Supplied records ->
_ _ _
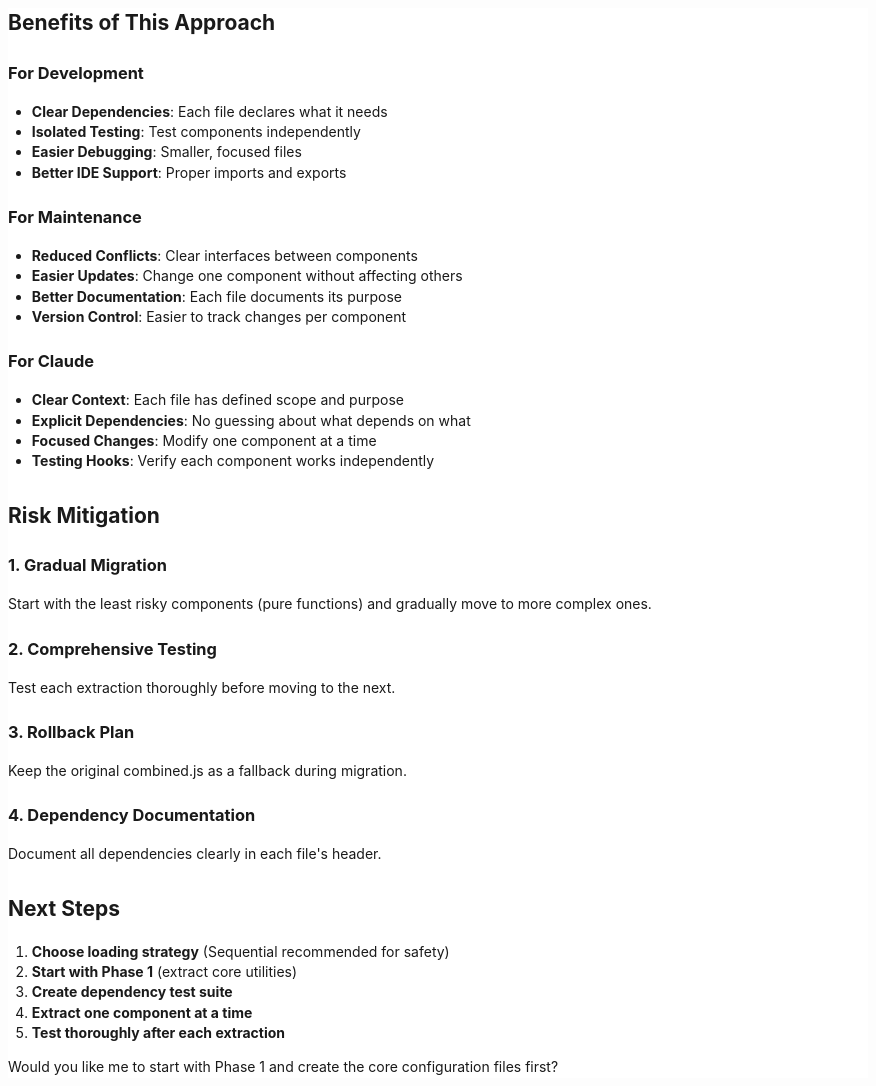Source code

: ## Benefits of This Approach

### For Development
- **Clear Dependencies**: Each file declares what it needs
- **Isolated Testing**: Test components independently
- **Easier Debugging**: Smaller, focused files
- **Better IDE Support**: Proper imports and exports

### For Maintenance
- **Reduced Conflicts**: Clear interfaces between components
- **Easier Updates**: Change one component without affecting others
- **Better Documentation**: Each file documents its purpose
- **Version Control**: Easier to track changes per component

### For Claude
- **Clear Context**: Each file has defined scope and purpose
- **Explicit Dependencies**: No guessing about what depends on what
- **Focused Changes**: Modify one component at a time
- **Testing Hooks**: Verify each component works independently

## Risk Mitigation

### 1. Gradual Migration
Start with the least risky components (pure functions) and gradually move to more complex ones.

### 2. Comprehensive Testing
Test each extraction thoroughly before moving to the next.

### 3. Rollback Plan
Keep the original combined.js as a fallback during migration.

### 4. Dependency Documentation
Document all dependencies clearly in each file's header.

## Next Steps

1. **Choose loading strategy** (Sequential recommended for safety)
2. **Start with Phase 1** (extract core utilities)
3. **Create dependency test suite**
4. **Extract one component at a time**
5. **Test thoroughly after each extraction**

Would you like me to start with Phase 1 and create the core configuration files first?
_ _ _
Try it -> The answer should consist of all the records, duplicated exactly, with no images included.

Result ->
Source code

: ## Benefits of This Approach

### For Development
- **Clear Dependencies**: Each file declares what it needs
- **Isolated Testing**: Test components independently
- **Easier Debugging**: Smaller, focused files
- **Better IDE Support**: Proper imports and exports

### For Maintenance
- **Reduced Conflicts**: Clear interfaces between components
- **Easier Updates**: Change one component without affecting others
- **Better Documentation**: Each file documents its purpose
- **Version Control**: Easier to track changes per component

### For Claude
- **Clear Context**: Each file has defined scope and purpose
- **Explicit Dependencies**: No guessing about what depends on what
- **Focused Changes**: Modify one component at a time
- **Testing Hooks**: Verify each component works independently

## Risk Mitigation

### 1. Gradual Migration
Start with the least risky components (pure functions) and gradually move to more complex ones.

### 2. Comprehensive Testing
Test each extraction thoroughly before moving to the next.

### 3. Rollback Plan
Keep the original combined.js as a fallback during migration.

### 4. Dependency Documentation
Document all dependencies clearly in each file's header.

## Next Steps

1. **Choose loading strategy** (Sequential recommended for safety)
2. **Start with Phase 1** (extract core utilities)
3. **Create dependency test suite**
4. **Extract one component at a time**
5. **Test thoroughly after each extraction**

Would you like me to start with Phase 1 and create the core configuration files first?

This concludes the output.